To most traditional financial services, spread betting is a leveraged product. This means that the initial deposit payment will give you insight to a larger portion of an underlying market than if you bought it directly from a stockbroker for example.
This will translate that spread betting can result in large losses that exceed your initial deposit. And without the right risk management, it becomes possible you could lose everything over a short period of time. Therefore, it is very important to understand the risks involved and take the right steps to learning how to manage your portfolio efficiently.
While many investors trade the foreign exchange market as a traditional forex trader, you will always find many using the services of a spread betting company.

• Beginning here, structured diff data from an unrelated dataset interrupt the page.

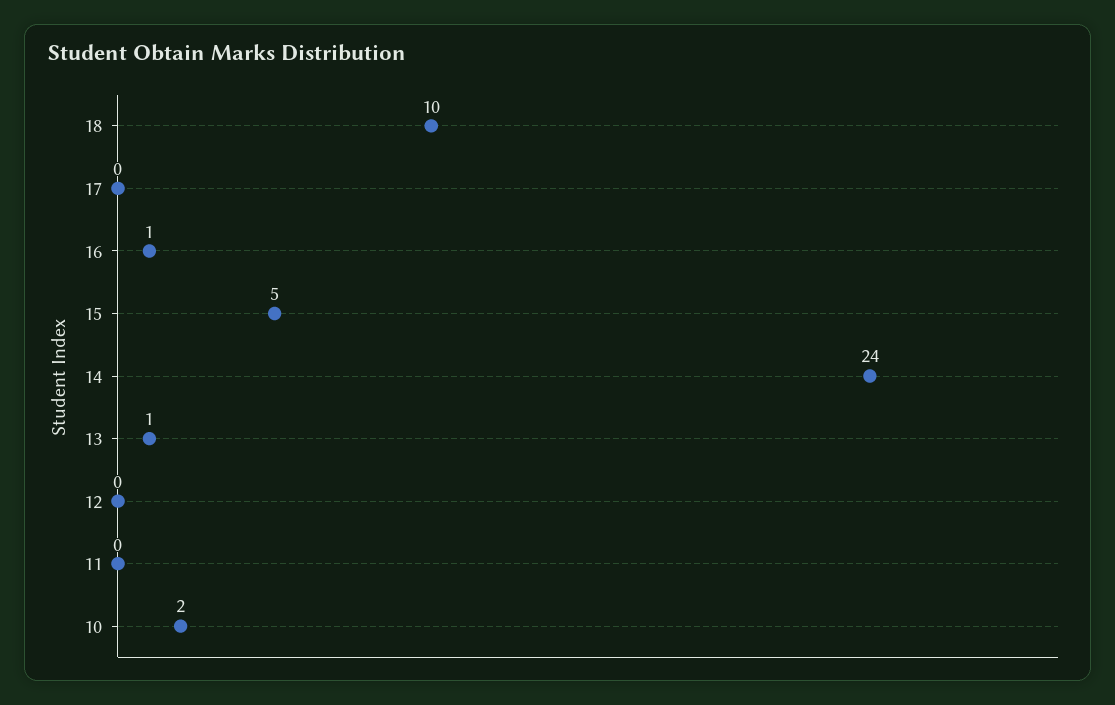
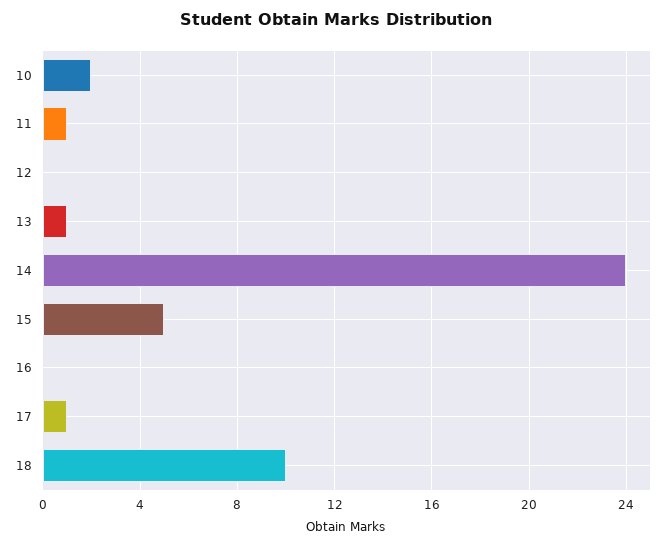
17: 0 -> 1
16: 1 -> 0
11: 0 -> 1

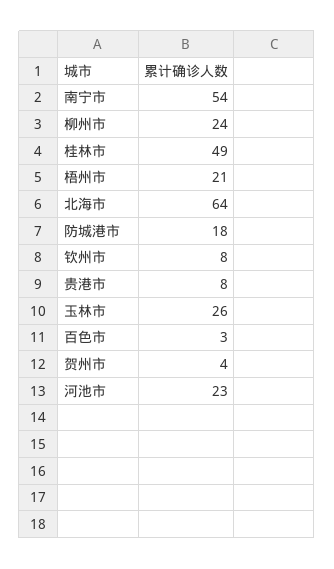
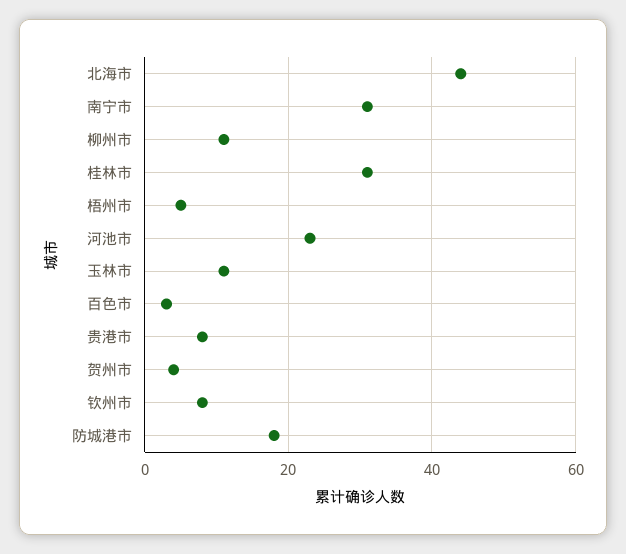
南宁市: 54 -> 30
柳州市: 24 -> 10
桂林市: 49 -> 30
梧州市: 21 -> 5
北海市: 64 -> 45
玉林市: 26 -> 10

The first and foremost thing for forex traders is to identify how much of their account can be devoted to risk per trade. It is highly recommended that the risk per trade should not exceed two to three percent of the available capital at any point of time and for any trade.
The next step is all about looking at a stop loss for the specific setup. It is worthwhile to note here that there could be times when trades may not be automatically closed out at the exact stop loss due to slippage. Once all these things have been taken care of, forex traders just need to prepare for the next trade.
In short, traders need to simply work out how much they are ready to lose for determining the risk with forex spread betting and this analysis should be based on a percentage of the available capital. Once that has been done, traders need to determine how many points away they are going to place their stop loss. Thereafter, it is all about working out the stake per point and entering the trade.